[Start of Attachment]
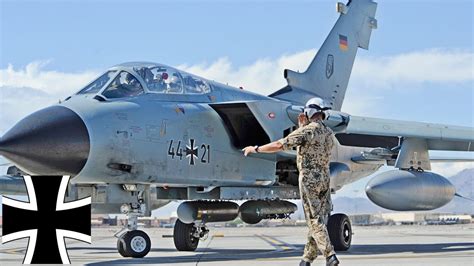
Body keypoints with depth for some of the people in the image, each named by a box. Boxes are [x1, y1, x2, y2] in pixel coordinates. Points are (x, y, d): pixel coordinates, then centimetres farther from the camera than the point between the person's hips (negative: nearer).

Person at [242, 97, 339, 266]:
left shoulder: (307, 130, -12)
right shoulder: (329, 133, 10)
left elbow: (280, 145, -15)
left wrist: (256, 149, -5)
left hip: (309, 178, -7)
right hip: (324, 178, 7)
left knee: (314, 220, -6)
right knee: (319, 219, 7)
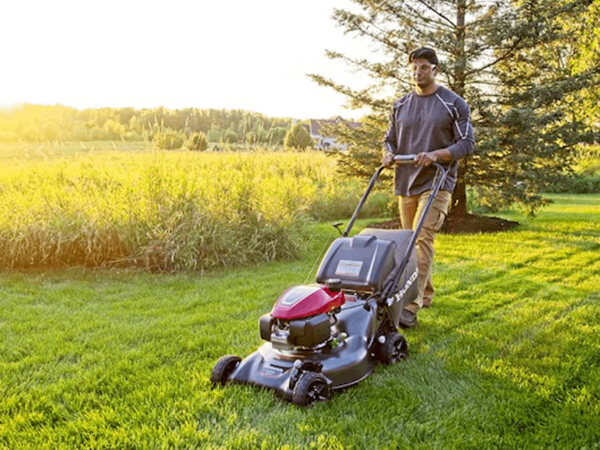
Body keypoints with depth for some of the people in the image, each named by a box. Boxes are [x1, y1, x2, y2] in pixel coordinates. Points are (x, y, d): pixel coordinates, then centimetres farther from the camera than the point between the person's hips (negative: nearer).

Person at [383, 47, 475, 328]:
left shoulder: (454, 104, 0)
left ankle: (410, 307, -21)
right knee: (410, 241, 11)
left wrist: (436, 154, -20)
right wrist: (389, 154, -5)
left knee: (422, 239, -18)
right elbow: (390, 139, 19)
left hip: (436, 183, -5)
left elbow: (467, 144, -3)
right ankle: (426, 295, 28)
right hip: (405, 183, 6)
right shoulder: (400, 106, 14)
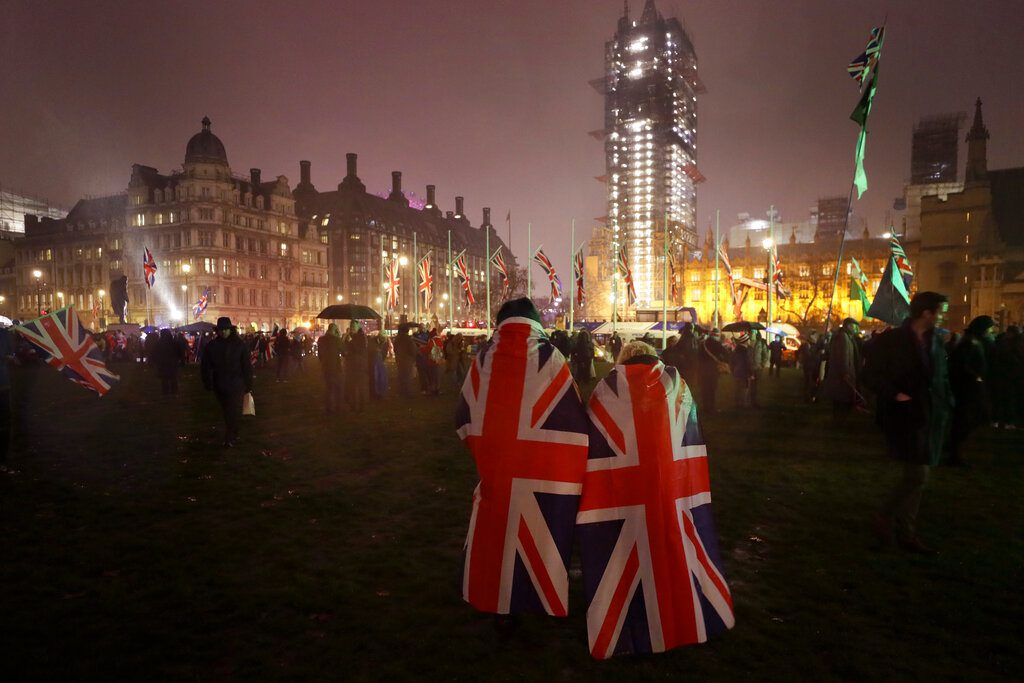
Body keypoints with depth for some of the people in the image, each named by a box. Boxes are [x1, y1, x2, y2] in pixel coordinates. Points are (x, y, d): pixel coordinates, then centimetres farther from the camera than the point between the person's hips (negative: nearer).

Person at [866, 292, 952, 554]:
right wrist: (894, 395, -21)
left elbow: (942, 376, 19)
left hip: (930, 418, 7)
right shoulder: (891, 339, -8)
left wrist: (947, 401, 5)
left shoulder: (935, 342, 11)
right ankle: (884, 519, 7)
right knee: (917, 475, -11)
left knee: (914, 476, 12)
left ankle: (906, 533, 24)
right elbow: (874, 373, -10)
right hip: (905, 417, -7)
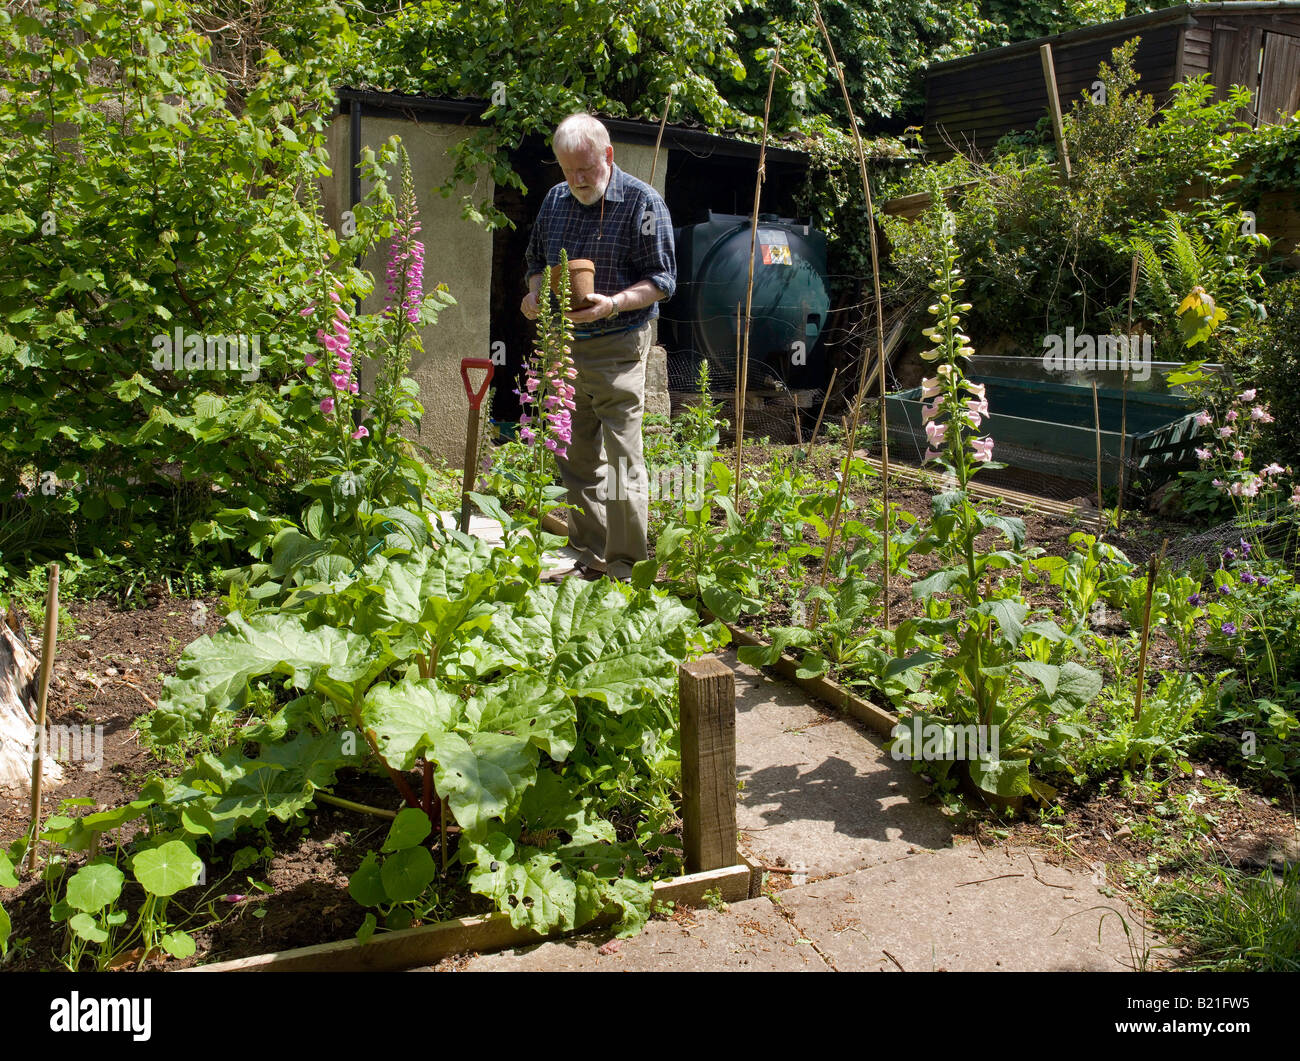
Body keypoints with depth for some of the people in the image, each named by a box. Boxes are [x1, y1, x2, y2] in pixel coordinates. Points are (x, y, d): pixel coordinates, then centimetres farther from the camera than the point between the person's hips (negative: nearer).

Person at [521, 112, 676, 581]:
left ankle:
[End of Attachment]
■ **TASK INSTRUCTIONS**
Search the records for the string "wrist", and copy every line that holds it.

■ **RESULT BELOW**
left wrist: (256, 149, -5)
left wrist: (436, 154, -20)
right wrist: (389, 154, -5)
right wrist: (894, 395, -21)
left wrist: (947, 401, 5)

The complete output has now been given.